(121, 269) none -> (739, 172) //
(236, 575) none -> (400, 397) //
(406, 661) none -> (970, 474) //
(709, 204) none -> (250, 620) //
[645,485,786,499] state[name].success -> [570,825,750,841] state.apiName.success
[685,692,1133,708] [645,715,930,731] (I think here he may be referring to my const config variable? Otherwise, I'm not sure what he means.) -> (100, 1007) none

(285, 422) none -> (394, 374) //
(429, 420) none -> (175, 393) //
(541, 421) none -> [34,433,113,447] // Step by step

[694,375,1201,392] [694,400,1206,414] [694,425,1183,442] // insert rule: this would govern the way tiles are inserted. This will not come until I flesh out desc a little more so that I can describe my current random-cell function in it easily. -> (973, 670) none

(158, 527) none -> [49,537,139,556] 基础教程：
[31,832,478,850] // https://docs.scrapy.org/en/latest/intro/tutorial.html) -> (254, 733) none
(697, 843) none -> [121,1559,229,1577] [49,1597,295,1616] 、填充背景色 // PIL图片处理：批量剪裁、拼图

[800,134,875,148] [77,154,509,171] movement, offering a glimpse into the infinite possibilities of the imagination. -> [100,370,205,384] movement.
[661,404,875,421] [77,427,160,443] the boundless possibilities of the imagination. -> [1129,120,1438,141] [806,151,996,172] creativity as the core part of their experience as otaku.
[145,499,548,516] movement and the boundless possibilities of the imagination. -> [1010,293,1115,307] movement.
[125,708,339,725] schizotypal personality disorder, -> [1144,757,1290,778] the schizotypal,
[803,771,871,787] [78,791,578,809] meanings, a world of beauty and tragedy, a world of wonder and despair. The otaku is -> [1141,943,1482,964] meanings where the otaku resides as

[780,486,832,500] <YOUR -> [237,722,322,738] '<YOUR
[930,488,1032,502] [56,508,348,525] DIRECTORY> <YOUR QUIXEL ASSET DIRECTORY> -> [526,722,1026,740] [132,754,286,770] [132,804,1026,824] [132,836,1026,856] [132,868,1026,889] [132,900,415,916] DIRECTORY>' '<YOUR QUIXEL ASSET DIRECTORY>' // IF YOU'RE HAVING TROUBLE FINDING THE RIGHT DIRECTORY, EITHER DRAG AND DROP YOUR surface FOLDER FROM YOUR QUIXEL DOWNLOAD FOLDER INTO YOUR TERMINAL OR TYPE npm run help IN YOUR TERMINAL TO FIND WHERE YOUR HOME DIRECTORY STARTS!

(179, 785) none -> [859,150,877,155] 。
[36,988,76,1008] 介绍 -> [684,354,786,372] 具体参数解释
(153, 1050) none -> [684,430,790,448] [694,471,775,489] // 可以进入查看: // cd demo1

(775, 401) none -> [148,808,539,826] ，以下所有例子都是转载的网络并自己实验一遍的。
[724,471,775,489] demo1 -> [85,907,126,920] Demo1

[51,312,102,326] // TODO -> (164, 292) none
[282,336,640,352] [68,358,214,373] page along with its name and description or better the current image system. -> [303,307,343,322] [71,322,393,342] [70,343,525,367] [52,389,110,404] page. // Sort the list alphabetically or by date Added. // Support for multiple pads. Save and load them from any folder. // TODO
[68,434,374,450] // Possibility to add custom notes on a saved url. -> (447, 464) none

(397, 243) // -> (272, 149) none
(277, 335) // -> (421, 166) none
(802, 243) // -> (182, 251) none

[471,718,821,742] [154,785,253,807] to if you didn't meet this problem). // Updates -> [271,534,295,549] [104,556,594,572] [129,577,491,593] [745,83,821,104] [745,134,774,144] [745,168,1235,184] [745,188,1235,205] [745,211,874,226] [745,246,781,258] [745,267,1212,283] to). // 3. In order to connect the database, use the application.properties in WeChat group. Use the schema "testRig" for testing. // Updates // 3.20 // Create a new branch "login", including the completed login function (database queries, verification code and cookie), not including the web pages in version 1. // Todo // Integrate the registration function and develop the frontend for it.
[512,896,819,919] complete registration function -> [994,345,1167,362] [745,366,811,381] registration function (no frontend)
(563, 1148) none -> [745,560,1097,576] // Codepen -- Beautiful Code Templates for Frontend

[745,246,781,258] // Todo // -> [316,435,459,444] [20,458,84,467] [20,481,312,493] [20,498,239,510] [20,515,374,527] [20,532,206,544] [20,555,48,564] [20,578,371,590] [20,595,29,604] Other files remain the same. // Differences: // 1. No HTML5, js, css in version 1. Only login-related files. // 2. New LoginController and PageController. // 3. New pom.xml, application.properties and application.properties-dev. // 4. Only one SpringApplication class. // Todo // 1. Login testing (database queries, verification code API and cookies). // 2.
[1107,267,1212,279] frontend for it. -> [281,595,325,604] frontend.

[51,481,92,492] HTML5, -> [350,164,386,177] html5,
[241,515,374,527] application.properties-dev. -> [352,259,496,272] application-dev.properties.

────────────────────────────────────────

In the entries above, find every line with the word "name" and list it.

• [Task result]:
[645,485,786,499] state[name].success -> [570,825,750,841] state.apiName.success
[282,336,640,352] [68,358,214,373] page along with its name and description or better the current image system. -> [303,307,343,322] [71,322,393,342] [70,343,525,367] [52,389,110,404] page. // Sort the list alphabetically or by date Added. // Support for multiple pads. Save and load them from any folder. // TODO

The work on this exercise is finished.